Alternative splicing (AS) of precursor mRNA provides an important means of genetic control and is a crucial
step in the expression of most genes. AS gives rise to multiple isoforms that can exhibit differential stabilities,
molecular binding capabilities, and phenotypic effects, thereby greatly expanding the functional capacity of
genes. These functions are frequently deregulated in human disease, leading to aberrantly expressed isoforms
that can act as drivers and “rewirers” of cellular pathways. Given the intrinsic role of AS in nearly every aspect
of biology, tools and technologies for the functional understanding of isoforms are desperately needed.
Unfortunately, prediction of isoform functions are notoriously difficult, due to our only crude understanding of
the molecular determinants of isoform activities as well as a paucity of experimental datasets annotated at
isoform resolution. The experiments, in turn, are challenging in their own right, due to a lack of robust methods
for the detection, mapping, and phenotyping at isoform-resolution in vivo. As a consequence, one of the
biggest gaps in the genomics and proteomics fields is an understanding the functional and evolutionary
implications of the astonishing complexity of the human proteome.

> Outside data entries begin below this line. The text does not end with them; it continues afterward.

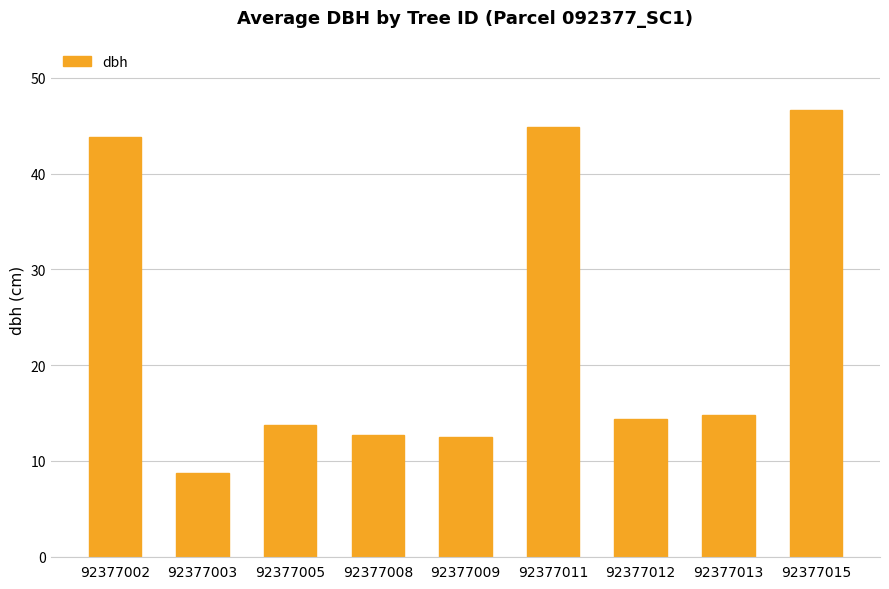

What is the sum of the values at 92377009 and 92377002?

56.4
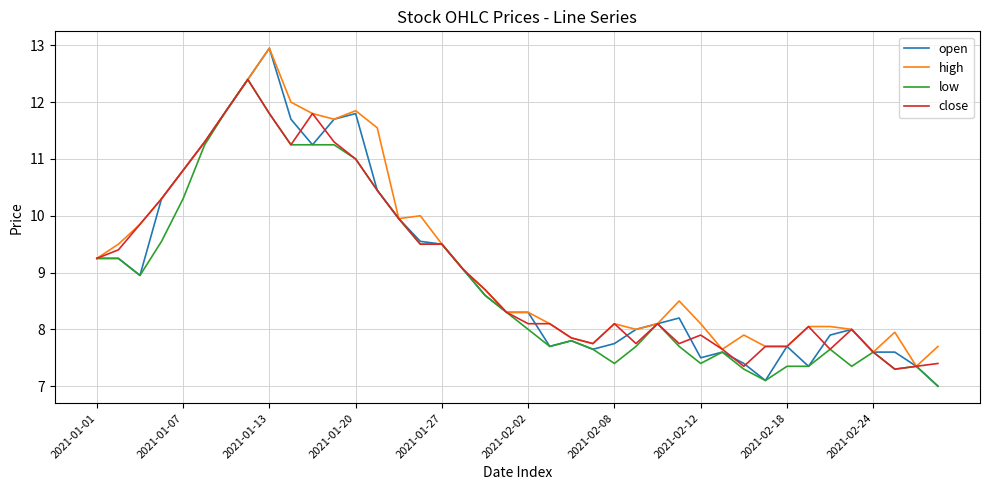

What is the minimum value for close?

7.3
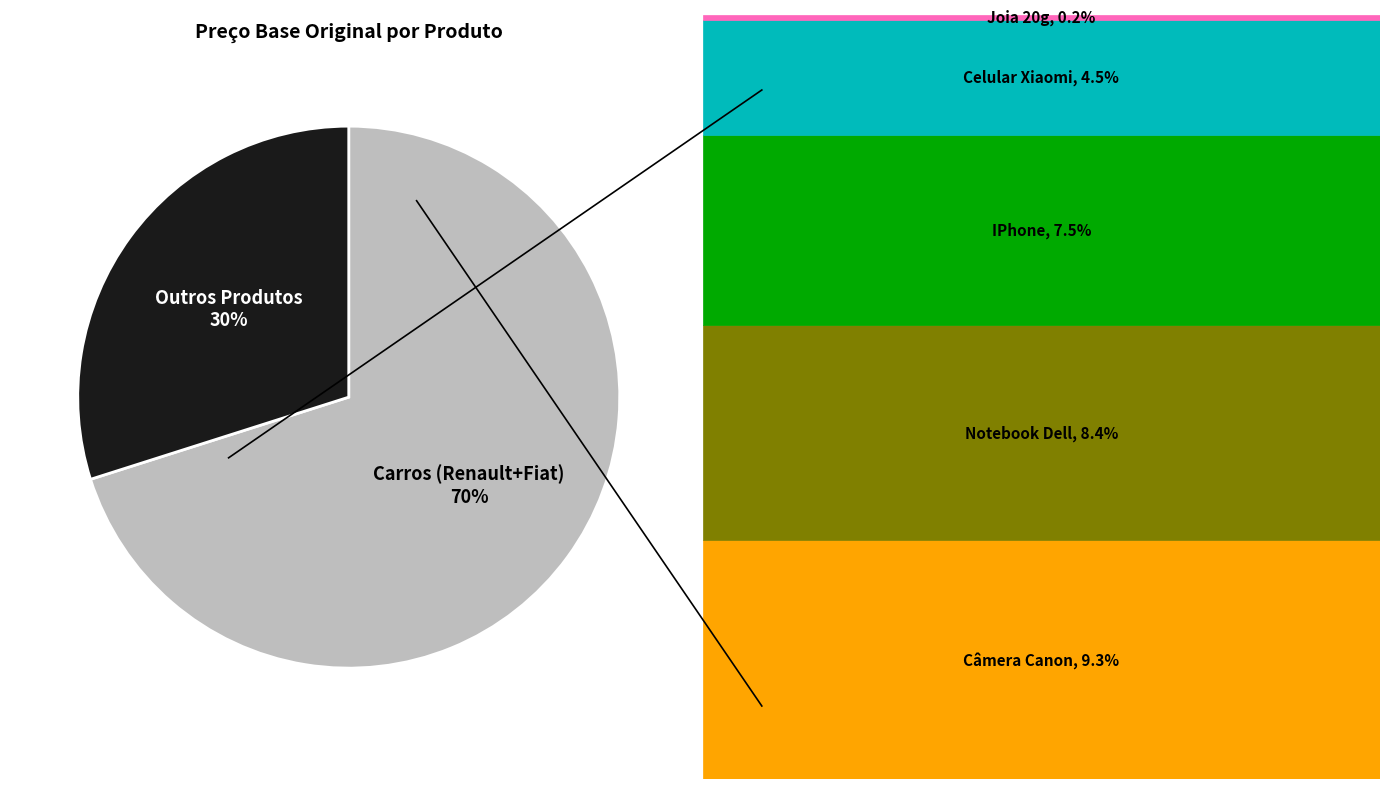

To the nearest percent, what is the average slice percentage?

50%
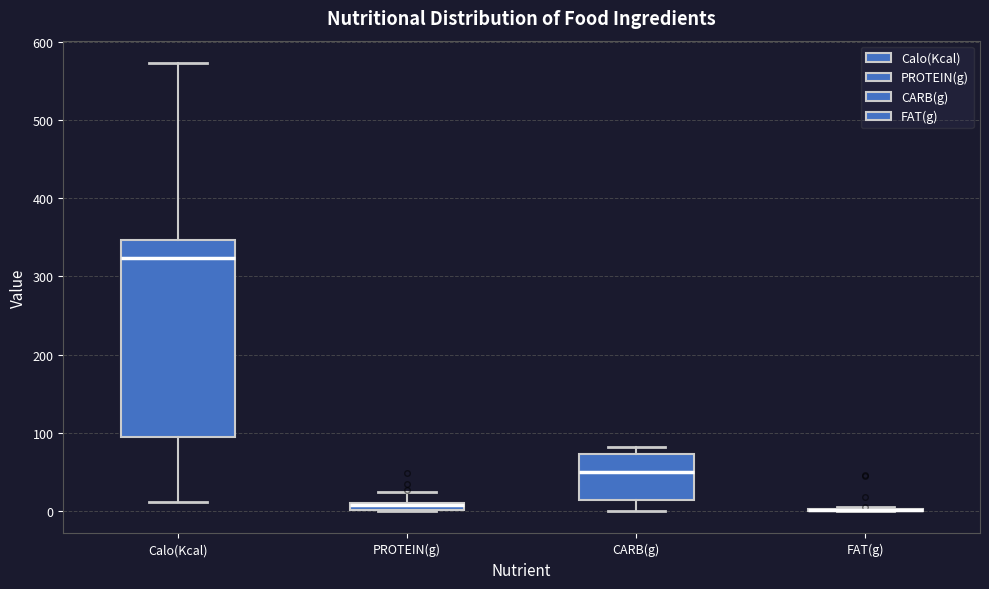

Which box is the tallest, from its lower edge to its upper edge?

Calo(Kcal)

To make progress towards this gap, we must reformulate existing approaches. Here, we propose to build
computational and experimental methodologies that are intertwined across the entire development and
evaluation lifecycle. Computational approaches, capitalizing on ever-improving machine learning algorithms,
can predict the effect of AS at high coverage. Experimental validation, on the other hand, is critical to
benchmark the predictions as well as shed light on heretofore uncharacterized features of isoform functionality.
The goals of this project are to develop (i) a predictor of protein isoform stability, a “first line of evidence” and
prerequisite of isoform functionality, (ii) a novel bioinformatics approach to study the “rewiring” effects of AS
isoforms on protein interactions, and (iii) a novel measure, the alternative splicing impact factor, that predicts
the functional role of an isoform based on metrics such as the loss of interaction and expression patterns, and
apply this concept to determine AS-induced phenotypes in-silico and in vitro/vivo (cell-based assay). Each
computational stage will be closely complemented with a highly customized and novel experimental approach–
large-scale isoform proteogenomics, interactomics, and functional assays experiments–to validate and
benchmark the predictors, as well as feed into an iterative computation-experimental “virtuous cycle”.